Diante das exigências do seguimento proposto por Jesus, um dos seus discípulos manifesta a sua preocupação: ‘Então são poucos os que se salvam’. Jesus não responde nem sim e nem não, simplesmente pede para entrar pela porta estreita. Não dá muitas pistas sobre o que isto significa, mas, a partir das suas palavras, gestos e ações, nós podemos encontrar algumas indicações e luzes sobre o significado desta proposta de Jesus.
Partindo da porta larga, claramente compreendemos que é a porta das facilidades, dos prazeres, do mundo material, do egoísmo e do individualismo. Muitos pregam um prazer sem medidas, aproveitar a vida, curtir cada momento, mas sem nenhum compromisso com o outro. É um estar totalmente voltado para aquilo que lhe convém, para as suas vantagens pessoais, para seus prazeres momentâneos, guiados pelos instintos e não pela consciência. Muita gente prega este tipo de vida, como se ela fosse satisfazer plenamente o ser humano. E o que vemos, na verdade, é um grande vazio que advém logo depois. Porque isso realmente não preenche as necessidades fundamentais, pelo contrário, gera mais vazio ainda.
A porta estreita é a porta das exigências, dos sacrifícios, de uma vida disciplinada e voltada para o outro.
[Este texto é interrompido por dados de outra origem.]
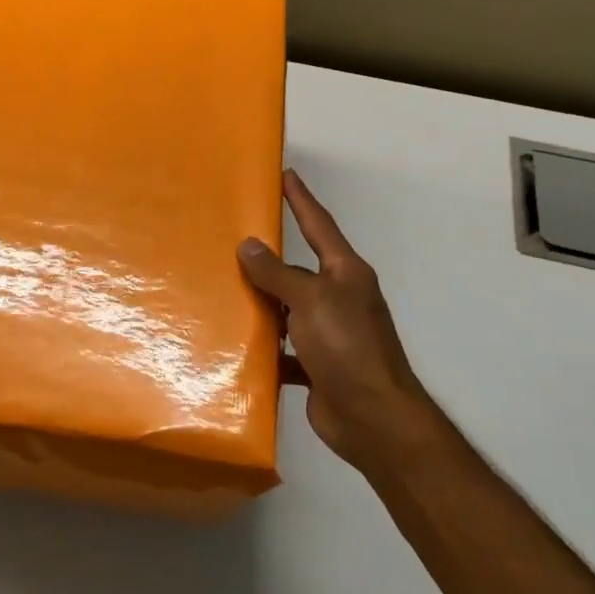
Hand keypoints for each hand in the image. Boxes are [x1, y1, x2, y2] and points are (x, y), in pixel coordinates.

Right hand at [238, 169, 437, 472]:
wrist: (374, 418)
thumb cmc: (347, 347)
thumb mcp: (311, 300)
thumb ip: (278, 273)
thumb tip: (248, 245)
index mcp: (345, 274)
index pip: (319, 226)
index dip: (302, 200)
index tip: (286, 175)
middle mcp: (338, 299)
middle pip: (298, 270)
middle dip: (268, 258)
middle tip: (231, 238)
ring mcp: (328, 334)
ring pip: (286, 309)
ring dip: (260, 304)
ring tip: (220, 290)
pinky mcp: (316, 366)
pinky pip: (282, 348)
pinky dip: (263, 347)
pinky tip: (235, 344)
Quando Pedro questiona Jesus sobre aquilo que vão receber como prêmio pelo fato de terem largado tudo para segui-lo, ele não oferece nada de cômodo e tranquilo. Simplesmente diz a eles que receberão neste mundo amigos, casas, famílias e mais a eternidade. E isso é bem verdade, pois, na medida em que alguém se dispõe a trabalhar em comunidade e colocar seu tempo a serviço do próximo, vai encontrando tantos e tantos amigos no meio do caminho. São amigos pela fé, que vão criando vínculos e dando significado mais profundo para a sua existência.
Colocar a sua vida a serviço dos outros, é realmente muito exigente e requer sacrifícios. Tantas vezes faz-se necessário deixar de lado momentos prazerosos, lúdicos, para ir ao encontro do outro, das suas necessidades. Quem trabalha em comunidade, como coordenador de alguma pastoral ou como membro dela, sabe o quanto é exigente servir à comunidade. Quantos sacrifícios, mas, ele experimenta bem lá no fundo, a verdadeira alegria. A alegria que vem do evangelho, que nos envia a servir em vez de ser servido, a ajudar em vez de ser ajudado, a amar em vez de ser amado.
Entrar pela porta estreita não significa sofrimento, dor, peso, como se fosse algo que não nos realiza e não nos preenche como seres humanos. Muito pelo contrário, pois, na medida em que servimos, nos doamos, colocamos a nossa vida a serviço dos outros, da comunidade, recebemos o cêntuplo neste mundo, mais a eternidade. É algo que nos realiza profundamente, como dizia São Paulo: ‘existe muito mais alegria em dar do que receber’.
Num mundo tão marcado pelo egoísmo, pelo individualismo, pela indiferença, pela ganância, o evangelho continua sendo o caminho, a resposta para nossas vidas. Se Jesus nos convida a entrar pela porta estreita, pela porta do amor, da doação, do bem, da ajuda, da colaboração, da partilha, da vida em comunidade, é porque, somente agindo assim encontraremos o sentido e a razão profunda da nossa existência. Entrar pela porta estreita é fazer a experiência da verdadeira felicidade, que exige sacrifícios, disciplina, não para o nosso mal, sofrimento e frustração, mas para a nossa plena realização como seres humanos.